DIRECTIONS:
Answer these questions from the forum thread about slow job submission:
(a) How long does slurm-submit.py take to execute, and how much of that time goes to the "res = sp.check_output(cmd)" command?
(b) Where is the conda environment that snakemake runs inside installed?
(c) With "Simple SLURM" and status-sacct.sh, what peak number of running jobs was reached, and what shell command does each job execute?

SOURCE TEXT:

Usually, the first three-four jobs that are spawned has even higher times (2-3 seconds), then timing goes down and stay between 0.5 - 1 second. I don't know if this can be helpful: I am running snakemake inside a conda environment which is installed in my home folder.

Please let me know if I can make some more tests.

Thanks again,
Alberto
MicrosoftTeams-image
Senza titolo

The slowness is because each submission starts a new Python interpreter to run slurm-submit.py. See #73

Hi @frankier,

I am not sure that the problem is the opening of a new Python interpreter. For sure this takes time, however the slurm-submit.py takes around 0.7 second to be executed, and 0.6 seconds (90%) is taken by the "res = sp.check_output(cmd)" command, therefore I think that it is something more specific to this function call.

What do you think?

Best,
Alberto

Looks like I jumped the gun there since it seems like that's not where your slowness is. Did you try the alternative profile anyway? Whether it works faster or not might provide extra information.

Hi @frankier ,

I will try the alternative profile suggested and let you know.

Thanks again,
Alberto

HI @frankier ,

with the "Simple SLURM" and status-sacct.sh the submission of jobs was more fast, I was able to have a peak of around 470 running jobs. Each job executes a simple "sleep 30s" shell command. The jobs are 1000 in total. The execution seems to be stable.

Collected data:
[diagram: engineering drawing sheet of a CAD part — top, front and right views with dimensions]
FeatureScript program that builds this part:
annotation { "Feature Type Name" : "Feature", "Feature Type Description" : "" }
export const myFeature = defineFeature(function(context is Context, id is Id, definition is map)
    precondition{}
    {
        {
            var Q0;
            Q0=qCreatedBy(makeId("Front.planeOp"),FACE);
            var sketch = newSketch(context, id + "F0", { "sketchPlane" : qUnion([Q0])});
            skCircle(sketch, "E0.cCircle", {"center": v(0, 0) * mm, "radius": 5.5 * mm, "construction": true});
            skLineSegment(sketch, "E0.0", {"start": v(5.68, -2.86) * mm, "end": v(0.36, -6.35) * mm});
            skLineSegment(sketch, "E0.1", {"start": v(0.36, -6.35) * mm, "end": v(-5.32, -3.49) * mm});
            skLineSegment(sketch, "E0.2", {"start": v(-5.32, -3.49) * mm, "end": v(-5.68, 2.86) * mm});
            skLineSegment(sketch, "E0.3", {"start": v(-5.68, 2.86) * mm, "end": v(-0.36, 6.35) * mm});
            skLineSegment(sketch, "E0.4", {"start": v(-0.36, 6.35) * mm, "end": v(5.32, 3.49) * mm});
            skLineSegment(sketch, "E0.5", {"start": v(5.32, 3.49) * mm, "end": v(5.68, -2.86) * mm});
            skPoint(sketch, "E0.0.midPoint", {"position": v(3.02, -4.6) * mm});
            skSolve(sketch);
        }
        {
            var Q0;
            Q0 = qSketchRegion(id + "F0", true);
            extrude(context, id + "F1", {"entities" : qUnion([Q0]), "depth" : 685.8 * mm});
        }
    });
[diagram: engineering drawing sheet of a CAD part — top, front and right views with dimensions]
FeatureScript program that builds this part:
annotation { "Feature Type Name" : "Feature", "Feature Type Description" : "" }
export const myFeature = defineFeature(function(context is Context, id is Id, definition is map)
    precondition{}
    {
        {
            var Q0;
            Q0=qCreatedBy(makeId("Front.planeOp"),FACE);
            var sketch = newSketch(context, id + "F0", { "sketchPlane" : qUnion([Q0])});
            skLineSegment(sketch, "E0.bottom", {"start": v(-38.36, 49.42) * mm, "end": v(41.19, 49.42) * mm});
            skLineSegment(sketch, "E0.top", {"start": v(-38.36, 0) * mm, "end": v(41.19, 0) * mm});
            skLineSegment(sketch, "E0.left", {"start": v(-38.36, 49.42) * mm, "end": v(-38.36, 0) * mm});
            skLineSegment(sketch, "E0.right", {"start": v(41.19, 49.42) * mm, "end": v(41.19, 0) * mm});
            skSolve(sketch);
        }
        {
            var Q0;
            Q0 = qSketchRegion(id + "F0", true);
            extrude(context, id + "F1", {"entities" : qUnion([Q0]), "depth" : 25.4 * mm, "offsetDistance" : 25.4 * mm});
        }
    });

RESPONSE:
(a) It takes around 0.7 seconds, and 0.6 seconds (90%) of that goes to the "res = sp.check_output(cmd)" command.
(b) In the home folder.
(c) A peak of around 470 running jobs; each job executes "sleep 30s".